A more recent text covering most of the same ground at a gentler pace, and with a stronger focus on software engineering is how to design programs, by matthew felleisen and a bunch of others from the racket/plt team, which uses the racket dialect of scheme.It's also available online, as is the in-Progress second edition.This book has the advantage that it's designed to be used with the drracket programming environment, which provides a very friendly interface for beginner and expert alike to experiment with code.
On the question of why start with functional programming, i'd like to point at bob harper's blog.Carnegie mellon has recently retooled their cs curriculum to teach functional programming first, and harper has been covering their progress blow-By-Blow on his blog.As one of the guys behind the definition of standard ml, it's obvious that he's for this move, and he argues the reasons for it well.

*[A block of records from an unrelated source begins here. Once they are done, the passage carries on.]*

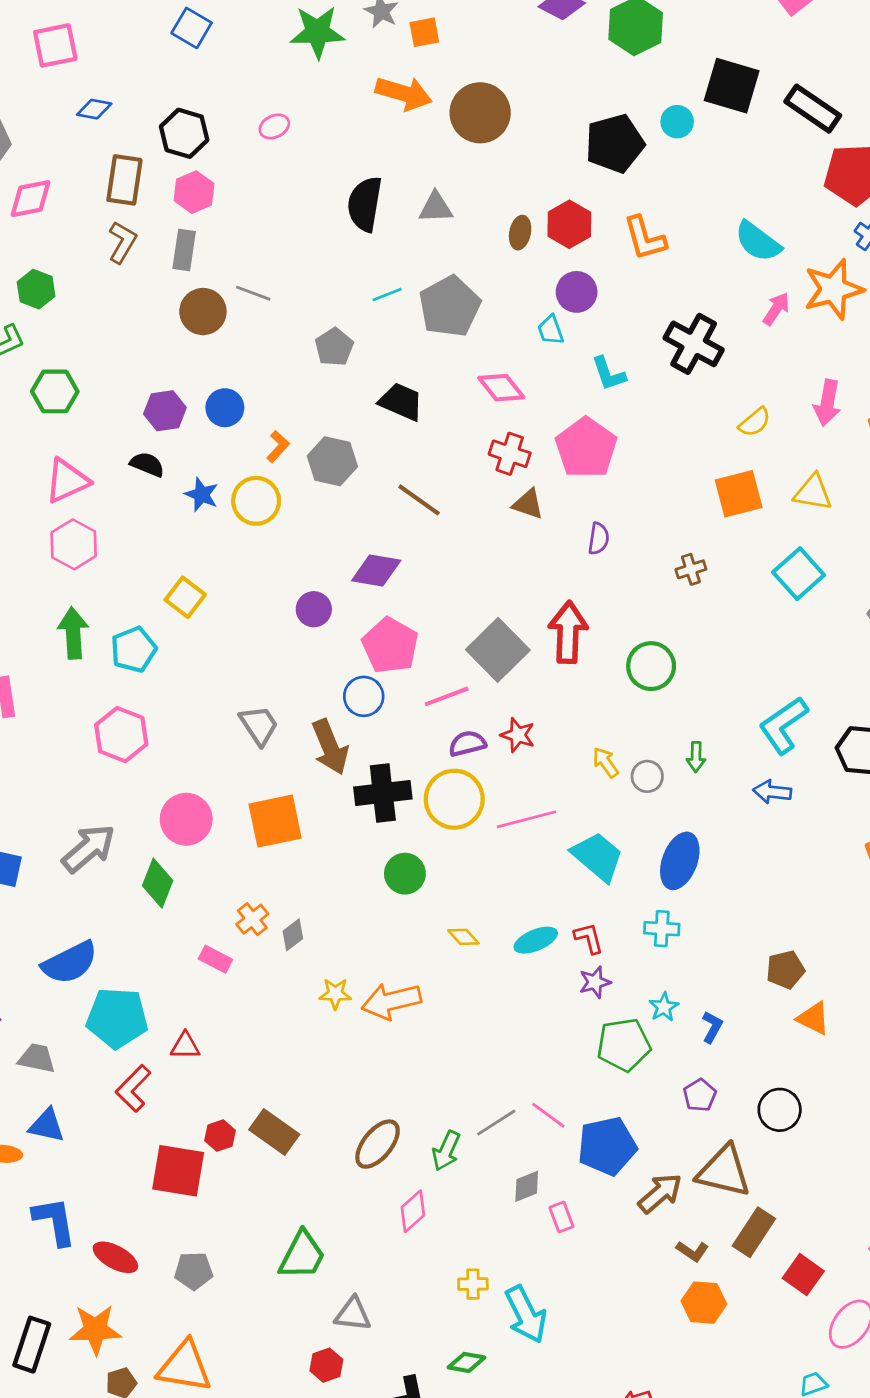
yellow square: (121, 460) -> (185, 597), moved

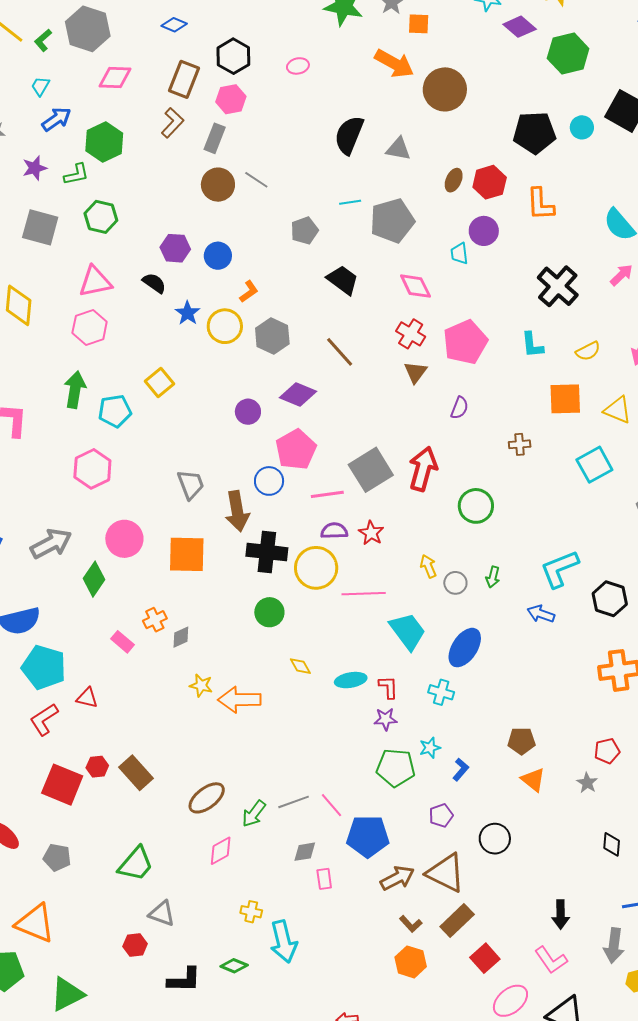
green hexagon: (36, 289) -> (104, 142), size x1.4
cyan L-shape: (609, 374) -> (532, 345), moved
gray hexagon: (332, 461) -> (272, 336), moved
brown triangle: (528, 504) -> (416, 372), turned 35

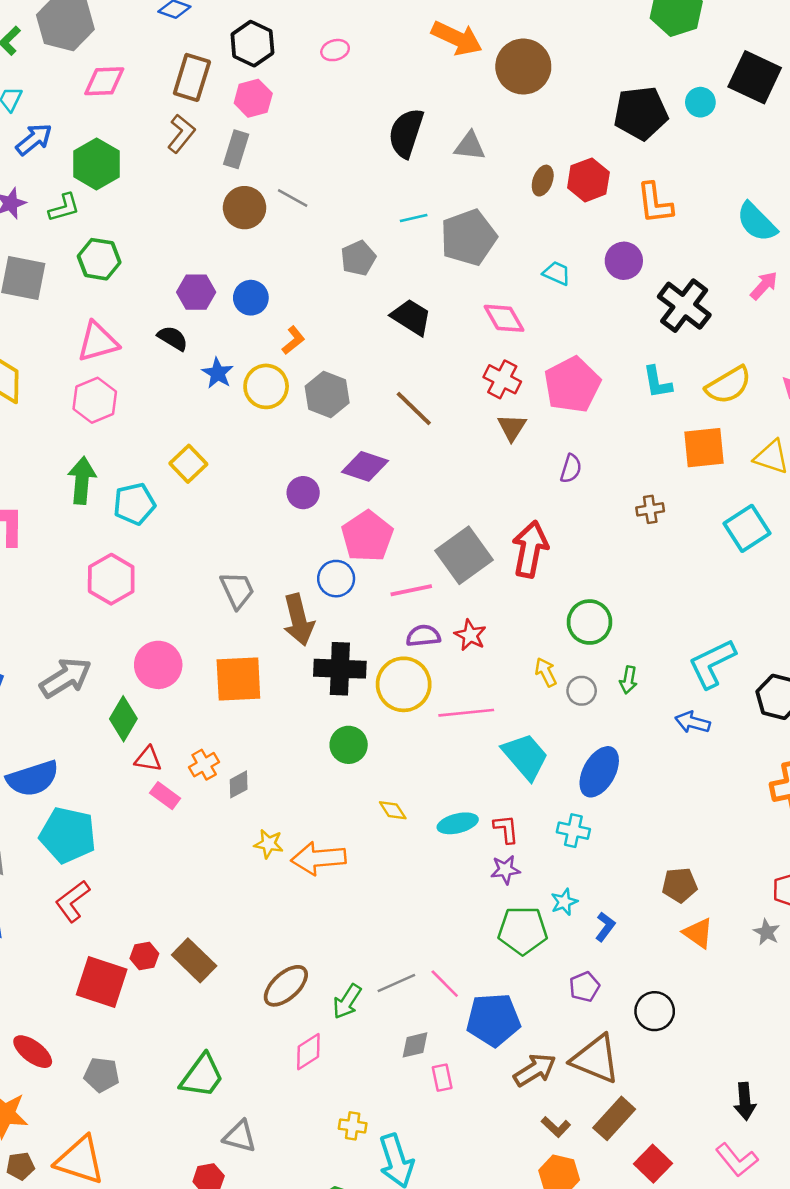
purple circle: (484, 231) -> (624, 261), moved
cyan trapezoid: (459, 254) -> (557, 273), turned 125
yellow semicircle: (588, 351) -> (728, 385), size x1.5
green circle: (476, 506) -> (590, 622), moved
red triangle: (87, 698) -> (148, 759), moved

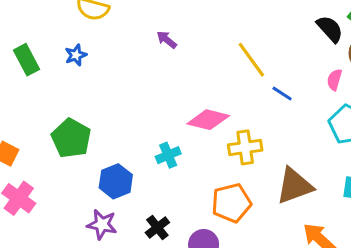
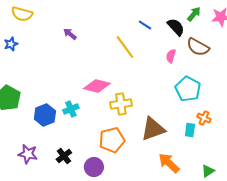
pink semicircle: (334, 80) -> (171, 56), moved
blue line: (282, 94) -> (145, 25), moved
blue hexagon: (116, 181) -> (45, 115), moved

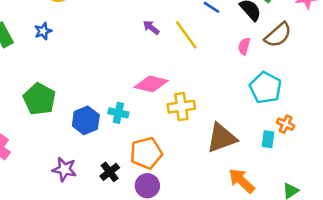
purple arrow: (70, 34) -> (151, 27), moved
brown semicircle: (198, 47) -> (278, 35), turned -70
cyan cross: (71, 109) -> (118, 113), turned 35
orange pentagon: (112, 140) -> (146, 153), moved

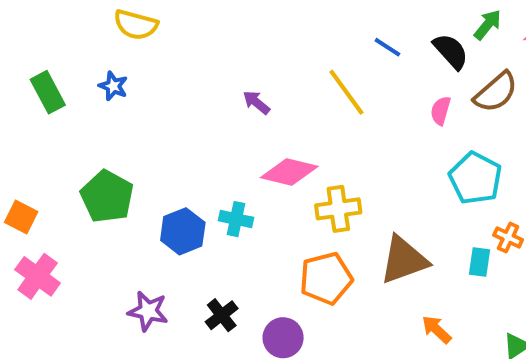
purple arrow: (151, 27) -> (256, 102), moved
blue star: (43, 31) -> (113, 86), turned -30
orange pentagon: (146, 153) -> (326, 278), moved
orange arrow: (242, 181) -> (436, 330), size x0.7

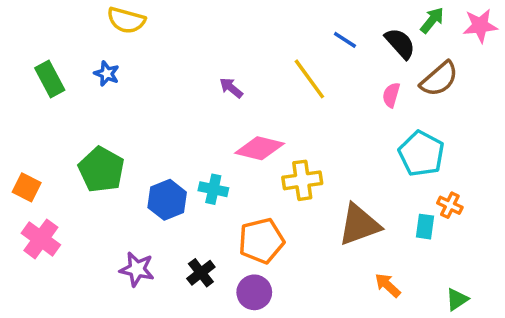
orange pentagon: (326, 278) -> (261, 241), moved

Finally, i'd caution against learning haskell first, though others may disagree.While haskell's pure approach to fp will certainly breed good habits, the language's focus on lazy computation Outlet isn't necessarily a good match for the beginner;One of the first, and most important things you will need to learn to do as a programmer is to reason about exactly what your program is doing by looking at the source, and about the relative cost of different approaches to the same problem.I'ts my experience that haskell's laziness makes both of these activities somewhat of a challenge for even experienced programmers, though your mileage may vary.